WRITTEN TASK — Copy out the lines from the one containing "PCB to cable" through the one containing "Commercial data", replacing "Number of contacts" with "Contact count" and keeping everything else the same.
(DATA TO USE begins)
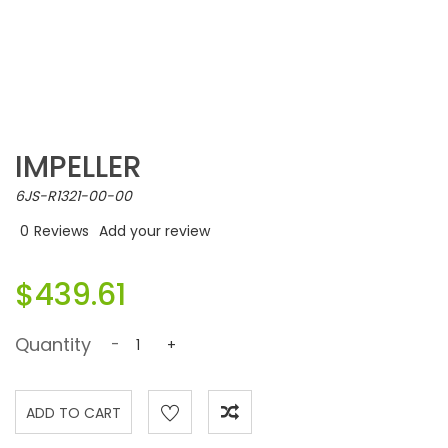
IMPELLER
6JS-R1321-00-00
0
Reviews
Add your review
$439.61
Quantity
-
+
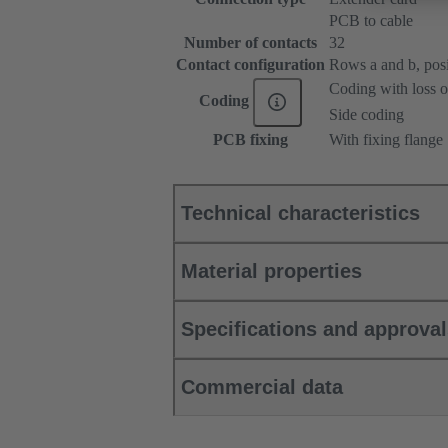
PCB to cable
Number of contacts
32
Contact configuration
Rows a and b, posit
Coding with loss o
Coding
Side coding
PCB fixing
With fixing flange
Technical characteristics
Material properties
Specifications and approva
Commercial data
(DATA TO USE ends)
(DATA TO USE begins)
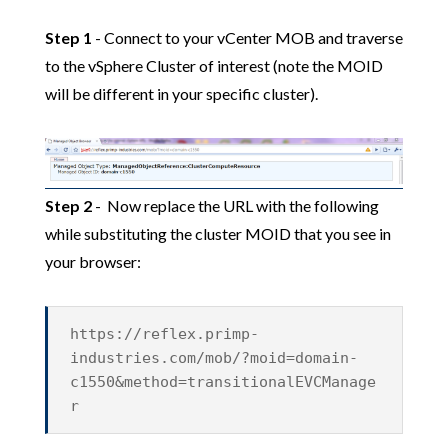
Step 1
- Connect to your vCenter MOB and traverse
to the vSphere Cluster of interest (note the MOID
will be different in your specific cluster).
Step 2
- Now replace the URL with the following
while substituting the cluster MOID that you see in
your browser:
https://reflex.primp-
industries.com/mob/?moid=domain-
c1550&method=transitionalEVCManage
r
(DATA TO USE ends)
(DATA TO USE begins)
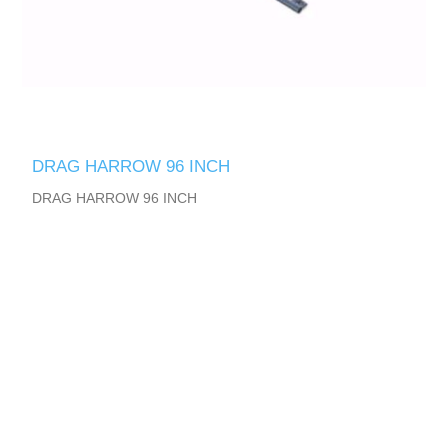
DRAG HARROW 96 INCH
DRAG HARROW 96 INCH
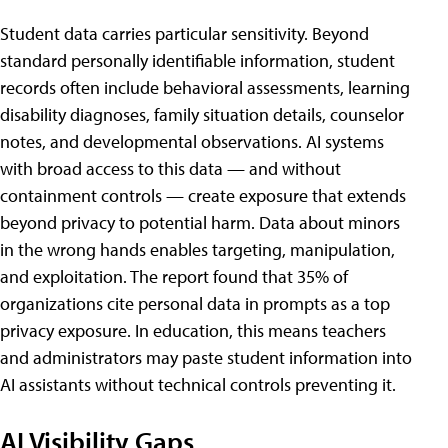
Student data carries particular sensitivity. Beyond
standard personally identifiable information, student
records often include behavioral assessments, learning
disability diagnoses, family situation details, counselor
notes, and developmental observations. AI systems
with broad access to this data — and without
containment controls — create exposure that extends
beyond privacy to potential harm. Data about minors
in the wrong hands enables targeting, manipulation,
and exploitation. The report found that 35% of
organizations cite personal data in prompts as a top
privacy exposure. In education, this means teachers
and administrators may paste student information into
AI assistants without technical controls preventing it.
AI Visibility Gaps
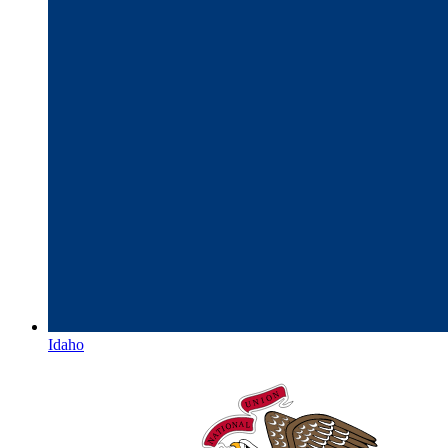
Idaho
(DATA TO USE ends)
ANSWER SECTION —
PCB to cable
Contact count
32
Contact configuration
Rows a and b, posit
Coding with loss o
Coding
Side coding
PCB fixing
With fixing flange
Technical characteristics
Material properties
Specifications and approva
Commercial data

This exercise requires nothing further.